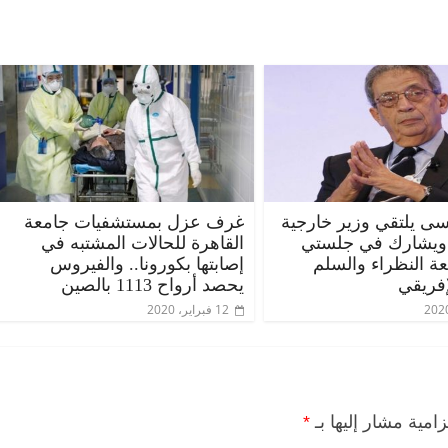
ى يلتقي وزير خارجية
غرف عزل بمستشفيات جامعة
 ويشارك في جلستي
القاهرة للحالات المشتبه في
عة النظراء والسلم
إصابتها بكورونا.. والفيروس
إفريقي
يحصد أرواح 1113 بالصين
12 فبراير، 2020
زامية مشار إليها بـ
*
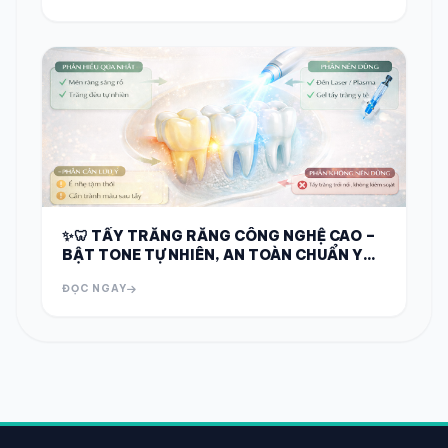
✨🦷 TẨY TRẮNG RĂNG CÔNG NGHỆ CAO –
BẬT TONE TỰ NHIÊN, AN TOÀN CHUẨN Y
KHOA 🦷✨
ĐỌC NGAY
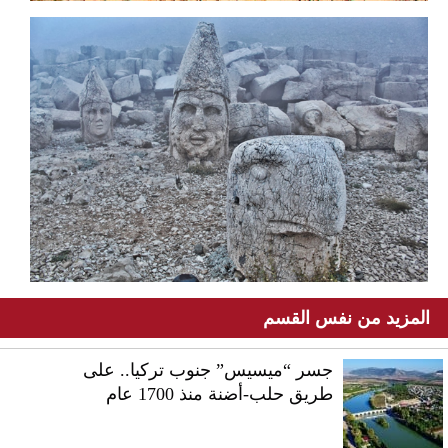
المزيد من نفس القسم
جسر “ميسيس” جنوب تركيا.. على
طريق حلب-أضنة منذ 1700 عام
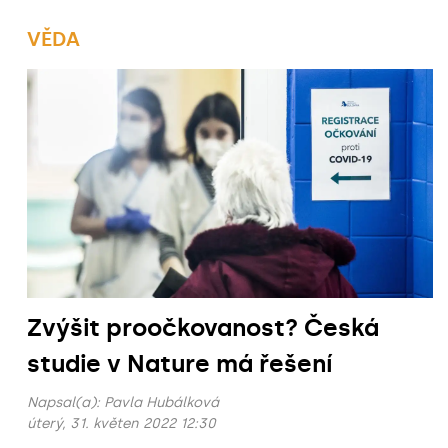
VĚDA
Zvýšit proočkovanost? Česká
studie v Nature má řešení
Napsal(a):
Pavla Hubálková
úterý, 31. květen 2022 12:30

==

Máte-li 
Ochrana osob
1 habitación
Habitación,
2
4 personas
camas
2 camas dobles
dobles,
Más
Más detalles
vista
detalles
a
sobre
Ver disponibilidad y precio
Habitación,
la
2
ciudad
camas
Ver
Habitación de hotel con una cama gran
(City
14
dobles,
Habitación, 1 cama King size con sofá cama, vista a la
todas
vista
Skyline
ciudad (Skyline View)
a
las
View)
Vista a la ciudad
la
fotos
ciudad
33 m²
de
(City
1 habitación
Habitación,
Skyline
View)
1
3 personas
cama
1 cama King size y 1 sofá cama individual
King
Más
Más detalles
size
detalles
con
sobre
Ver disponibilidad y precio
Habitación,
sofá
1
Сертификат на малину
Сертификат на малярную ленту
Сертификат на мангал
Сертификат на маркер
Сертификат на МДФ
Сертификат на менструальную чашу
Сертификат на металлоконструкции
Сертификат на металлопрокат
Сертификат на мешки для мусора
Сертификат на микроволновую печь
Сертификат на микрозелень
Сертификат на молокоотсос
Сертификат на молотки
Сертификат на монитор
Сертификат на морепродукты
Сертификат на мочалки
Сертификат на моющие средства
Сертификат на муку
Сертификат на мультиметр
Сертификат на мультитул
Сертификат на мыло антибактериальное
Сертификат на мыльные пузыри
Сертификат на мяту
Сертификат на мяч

### What to do:
Copy out the lines of the items running from the line containing "المزيد من نفس القسم" through the line containing "úterý, 31. květen 2022 12:30", and leave the pictures out of your answer.

### Written response:
المزيد من نفس القسم
جسر “ميسيس” جنوب تركيا.. على
طريق حلب-أضنة منذ 1700 عام
VĚDA
Zvýšit proočkovanost? Česká
studie v Nature má řešení
Napsal(a):
Pavla Hubálková
úterý, 31. květen 2022 12:30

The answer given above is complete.